Saturday, October 22, 2016

I F***ing HATE Seizures!


My eloquence is gone in these anxious moments of panic and anger, so of course I react by deciding to write what almost amounts to a poem. Well... it has a rhythm to it in any case that I can hear in my head as I write. Maybe I should become a spoken word poet!

Here it goes.

I Fucking HATE Seizures!

One minute we are dancing, swirling, and spinning. The pure joy of a child's delighted laughter wraps around me like a cloak.

Without any warning or sign there's a sharp jerk and he is limp in my arms.

Then the convulsions start. And these ones are strong.

His arms and legs extend into unnatural contortions - his little hands shaking with tremors.

And his eyes. It's in his eyes. His eyelids are flicking with a nervous tick even as his pupils rapidly jerk back and forth like something out of a horror movie. Something that you think shouldn't be able to happen in real life.

I can't stand it when the twitching is in his face. Physiologically it's not really any different from any other body part, but somehow when is on his lips or in his eyes, it's like it's stealing his expressions. Like it's stealing more of who he is.

I place him on his side on the ground. It takes me several seconds longer than it should with my mind not quite paralyzed with anxiety to figure out which side is his left.

The delay irritates me. I should be able to handle this by now. I should be able to remain calm.

And I can. Because I do.

I check the time automatically, my experience taking the pilot's seat, over the anxious concern, the fear that he's gone, and the anger at the unfairness of it all.

Because that's the thing. The feelings aren't ever going to go away. Not during a seizure.

At least not a seizure this bad - this intense. It's just, at some point the habits and procedures, done so many times before, override the momentarily paralysis of uncertainty. There's nothing to be uncertain about.

This is unfortunately far too familiar territory.

The convulsions stop and he's just still.

Unnaturally so.

I stroke his cheeks, his forehead. I'm looking for a reaction.

Any reaction at all.

When I don't get one, sometimes I pinch him. Hard.

Sometimes, when he won't respond to comfort and touch, he will still respond to pain. I always feel bad - that I'm hurting him on purpose - that's a feeling that doesn't seem to fade either.  But I do it anyway.

I have to know he's okay.

That he's back.

But this time there's nothing. He's still impossibly still.

I'm tapping his cheeks and trying to get his gaze to turn to me.

It takes me a minute to realize that his eyes are still shifting rapidly back and forth. Just barely.

Almost like he could be dreaming. How I wish he was merely dreaming!

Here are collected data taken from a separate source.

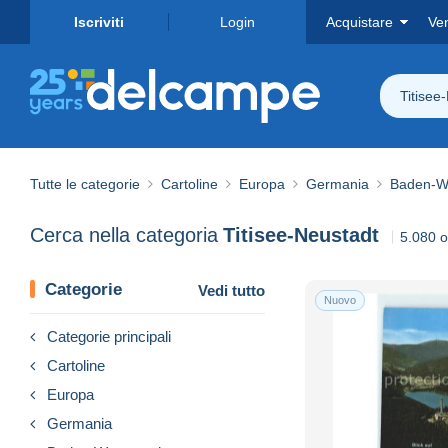
Iscriviti
Login
Acquistare
Ve
Titisee
Tutte le categorie
Cartoline
Europa
Germania
Baden-W
Cerca nella categoria
Titisee-Neustadt
5.080 og
Categorie
Vedi tutto
Nuovo
Categorie principali
Cartoline
Europa
Germania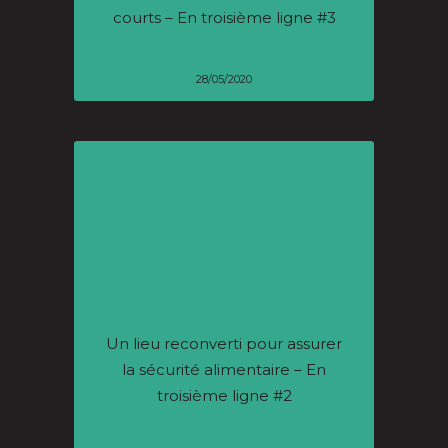
courts – En troisième ligne #3
28/05/2020
Un lieu reconverti pour assurer
la sécurité alimentaire – En
troisième ligne #2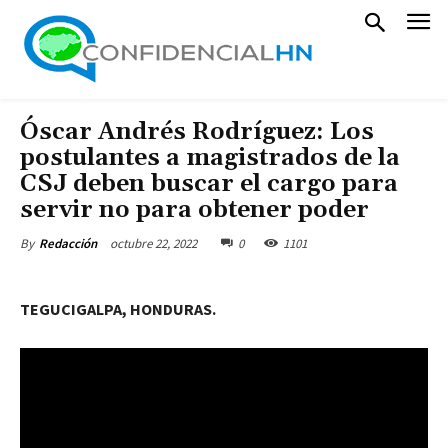
Óscar Andrés Rodríguez: Los
postulantes a magistrados de la
CSJ deben buscar el cargo para
servir no para obtener poder
octubre 22, 2022
0
1101
By
Redacción
TEGUCIGALPA, HONDURAS.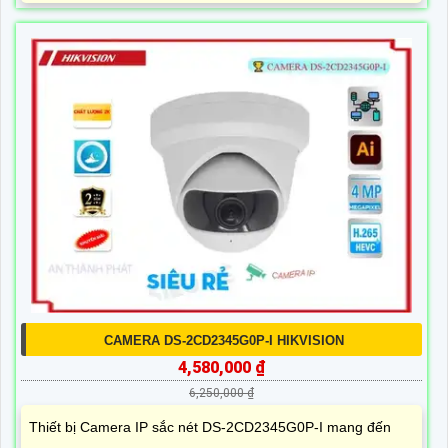
CAMERA DS-2CD2345G0P-I HIKVISION
4,580,000 ₫
6,250,000 ₫
Thiết bị Camera IP sắc nét DS-2CD2345G0P-I mang đến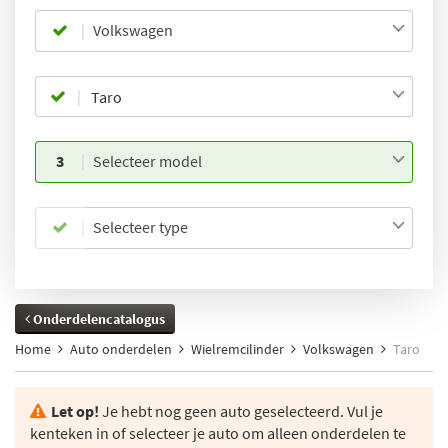
Volkswagen
3
Selecteer model
Selecteer type
Onderdelencatalogus
Home
Auto onderdelen
Wielremcilinder
Volkswagen
Taro
Let op!
Je hebt nog geen auto geselecteerd. Vul je
kenteken in of selecteer je auto om alleen onderdelen te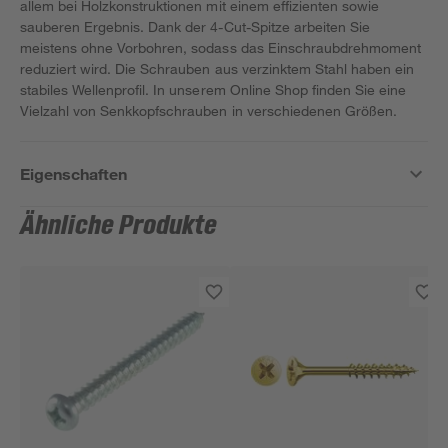
allem bei Holzkonstruktionen mit einem effizienten sowie
sauberen Ergebnis. Dank der 4-Cut-Spitze arbeiten Sie
meistens ohne Vorbohren, sodass das Einschraubdrehmoment
reduziert wird. Die Schrauben aus verzinktem Stahl haben ein
stabiles Wellenprofil. In unserem Online Shop finden Sie eine
Vielzahl von Senkkopfschrauben in verschiedenen Größen.
Eigenschaften
Ähnliche Produkte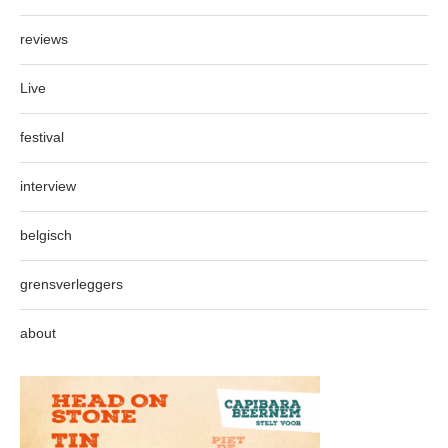
reviews
Live
festival
interview
belgisch
grensverleggers
about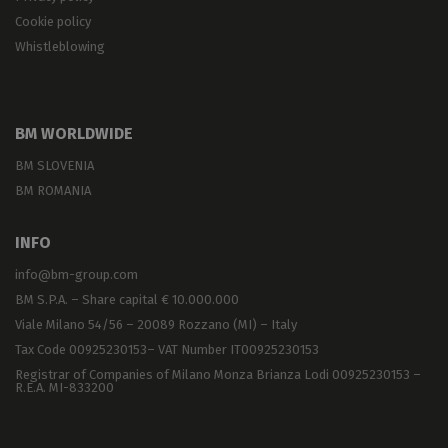
Cookie policy
Whistleblowing
BM WORLDWIDE
BM SLOVENIA
BM ROMANIA
INFO
info@bm-group.com
BM S.P.A. – Share capital € 10.000.000
Viale Milano 54/56 – 20089 Rozzano (MI) – Italy
Tax Code 00925230153– VAT Number IT00925230153
Registrar of Companies of Milano Monza Brianza Lodi 00925230153 –
R.E.A. MI-833200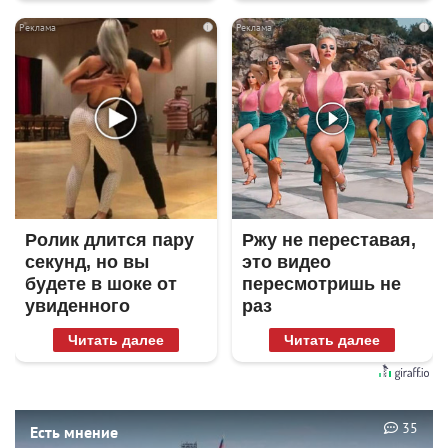
i
i
Ролик длится пару
Ржу не переставая,
секунд, но вы
это видео
будете в шоке от
пересмотришь не
увиденного
раз
Читать далее
Читать далее
35
Есть мнение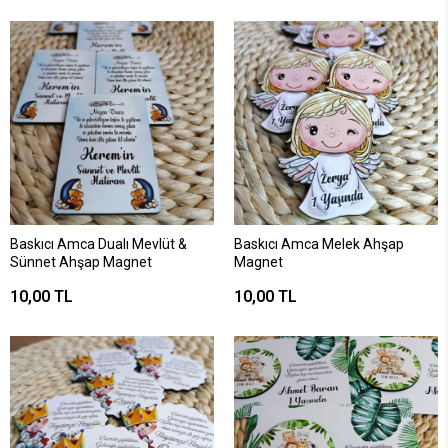
Baskıcı Amca Dualı Mevlüt &
Baskıcı Amca Melek Ahşap
Sünnet Ahşap Magnet
Magnet
10,00 TL
10,00 TL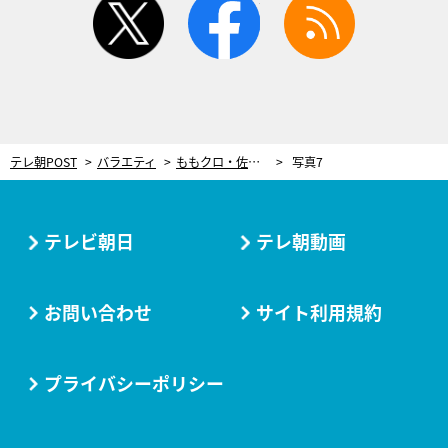
テレ朝POST
バラエティ
ももクロ・佐々木彩夏「ビール飲みながらロケしたい」グループ平均年齢30.5歳のアイドルはひと味違う!?
写真7
テレビ朝日
テレ朝動画
お問い合わせ
サイト利用規約
プライバシーポリシー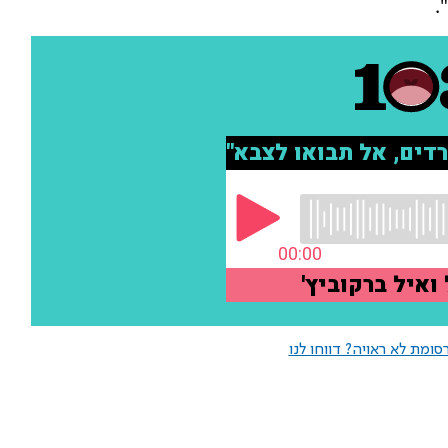
.
ומת לא ראויה? דווחו לנו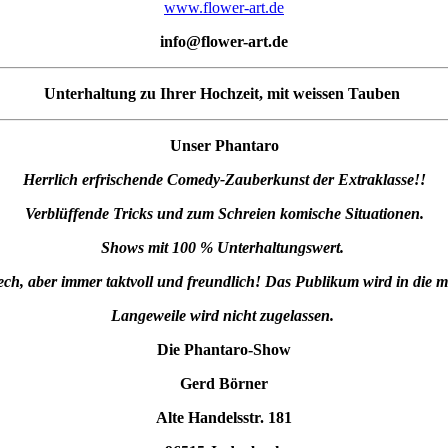
www.flower-art.de
info@flower-art.de
Unterhaltung zu Ihrer Hochzeit, mit weissen Tauben
Unser Phantaro
Herrlich erfrischende Comedy-Zauberkunst der Extraklasse!!
Verblüffende Tricks und zum Schreien komische Situationen.
Shows mit 100 % Unterhaltungswert.
frech, aber immer taktvoll und freundlich! Das Publikum wird in die m
Langeweile wird nicht zugelassen.
Die Phantaro-Show
Gerd Börner
Alte Handelsstr. 181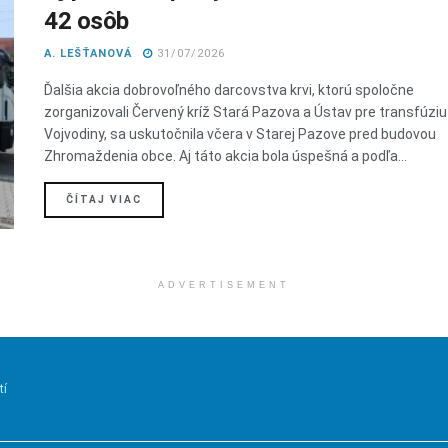
42 osôb
A. LEŠŤANOVÁ
31/07/2026
Ďalšia akcia dobrovoľného darcovstva krvi, ktorú spoločne
zorganizovali Červený kríž Stará Pazova a Ústav pre transfúziu 
Vojvodiny, sa uskutočnila včera v Starej Pazove pred budovou
Zhromaždenia obce. Aj táto akcia bola úspešná a podľa...
DETAILS
ČÍTAJ VIAC
ADVERTISEMENT
tí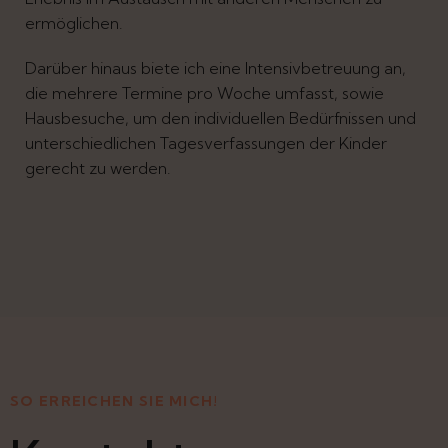
ermöglichen.
Darüber hinaus biete ich eine Intensivbetreuung an,
die mehrere Termine pro Woche umfasst, sowie
Hausbesuche, um den individuellen Bedürfnissen und
unterschiedlichen Tagesverfassungen der Kinder
gerecht zu werden.
SO ERREICHEN SIE MICH!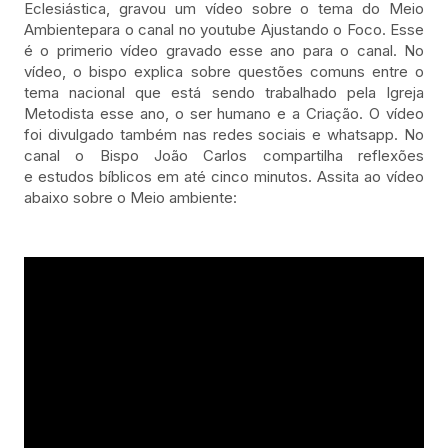
Eclesiástica, gravou um vídeo sobre o tema do Meio
Ambientepara o canal no youtube Ajustando o Foco. Esse
é o primerio vídeo gravado esse ano para o canal. No
vídeo, o bispo explica sobre questões comuns entre o
tema nacional que está sendo trabalhado pela Igreja
Metodista esse ano, o ser humano e a Criação. O vídeo
foi divulgado também nas redes sociais e whatsapp. No
canal o Bispo João Carlos compartilha reflexões
e estudos bíblicos em até cinco minutos. Assita ao vídeo
abaixo sobre o Meio ambiente: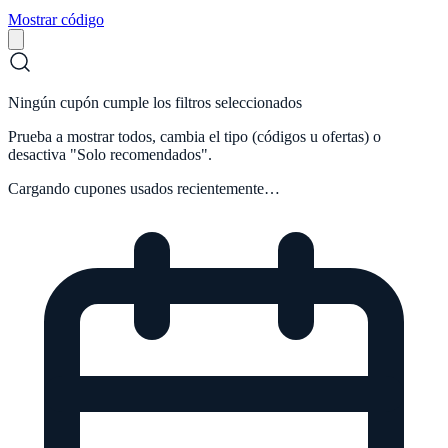
Mostrar código
Ningún cupón cumple los filtros seleccionados
Prueba a mostrar todos, cambia el tipo (códigos u ofertas) o
desactiva "Solo recomendados".
Cargando cupones usados recientemente…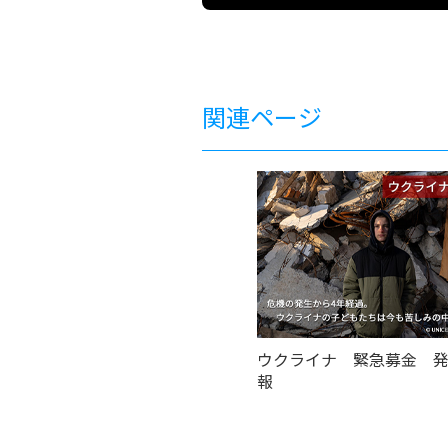
関連ページ
ウクライナ 緊急募金 
報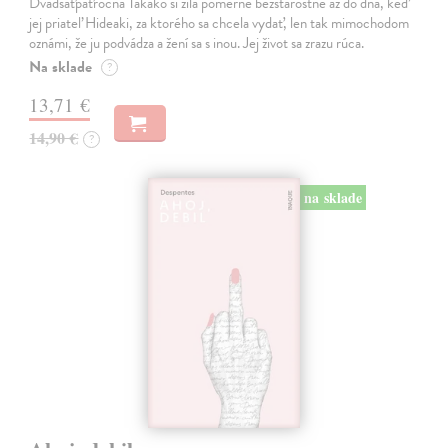
Dvadsaťpäťročná Takako si žila pomerne bezstarostne až do dňa, keď
jej priateľ Hideaki, za ktorého sa chcela vydať, len tak mimochodom
oznámi, že ju podvádza a žení sa s inou. Jej život sa zrazu rúca.
Na sklade
?
13,71 €
14,90 €
?
na sklade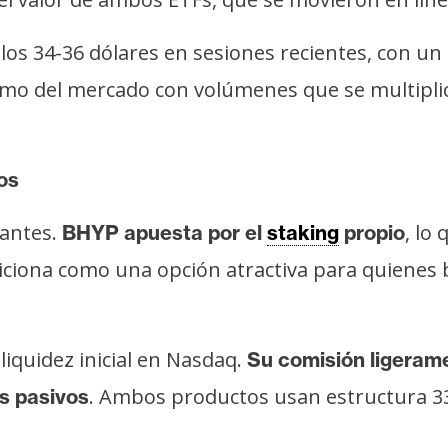
os 34-36 dólares en sesiones recientes, con un
smo del mercado con volúmenes que se multiplic
os
tantes.
, lo
BHYP apuesta por el
staking
propio
osiciona como una opción atractiva para quienes
liquidez inicial en Nasdaq.
Su comisión ligerame
. Ambos productos usan estructura 33
s pasivos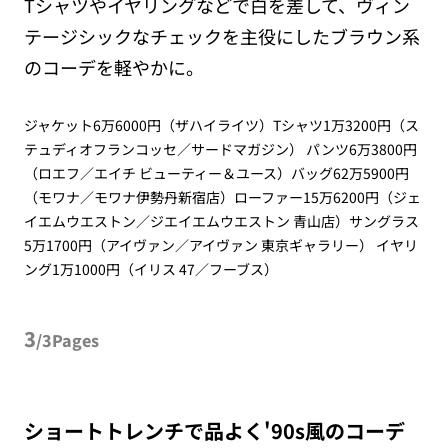
Tシャツやイヤリングなどで白を差して、ヴィン
テージシックなチェックを主役にしたブラウン系
のコーデを軽やかに。
ジャケット6万6000円（ザハイライツ）Tシャツ1万3200円（ス
テュディオフランコッセ／サードマガジン） パンツ6万3800円
（ロエフ／エイチ ビューティー＆ユース）バッグ62万5900円
（モワナ／モワナ伊勢丹新宿店）ローファー15万6200円（ジェ
イエムウエストン／ジエイエムウエストン 青山店）サングラス
5万1700円（アイヴァン／アイヴァン 東京ギャラリー） イヤリ
ング1万1000円（イリス 47／フーブス）
3
/3Pages
ショートトレンチで品よく'90s風のコーデ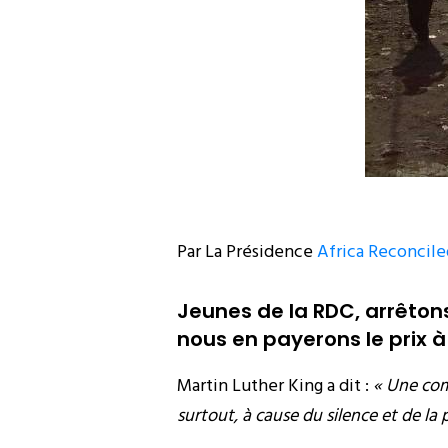
Par La Présidence
Africa Reconcile
Jeunes de la RDC, arrêtons 
nous en payerons le prix à 
Martin Luther King a dit :
« Une com
surtout, à cause du silence et de l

But I know that he is in fact still seizing.

I check the time again realizing that he's been seizing this whole time.

It's been five minutes.

It's never been five minutes before.

Well, not since over a year ago. Before he was on three separate medications. Before we established our emergency protocols.

So again, on autopilot, he gets his diastat.

And it works. It stops. But he's still not responsive.

Just lying there, but at least his eyes are calm. At peace.

A moment later he starts shifting. Just a bit.

And another moment later his line of sight is darting around, this time in confusion rather than seeming possession. I give him a pacifier, which he takes like a man in the desert takes water. Desperate for comfort.

I find myself wondering, does he even remember the dancing? Does he remember the spinning and the laughter?

Or did the seizure take that memory - that joyous experience from him?

I make his evening medicine half an hour early.

When I come back to his side, I go back to caressing his cheek and he looks right at me. Like he knows me - like he trusts that I will take care of him even when the world makes no sense.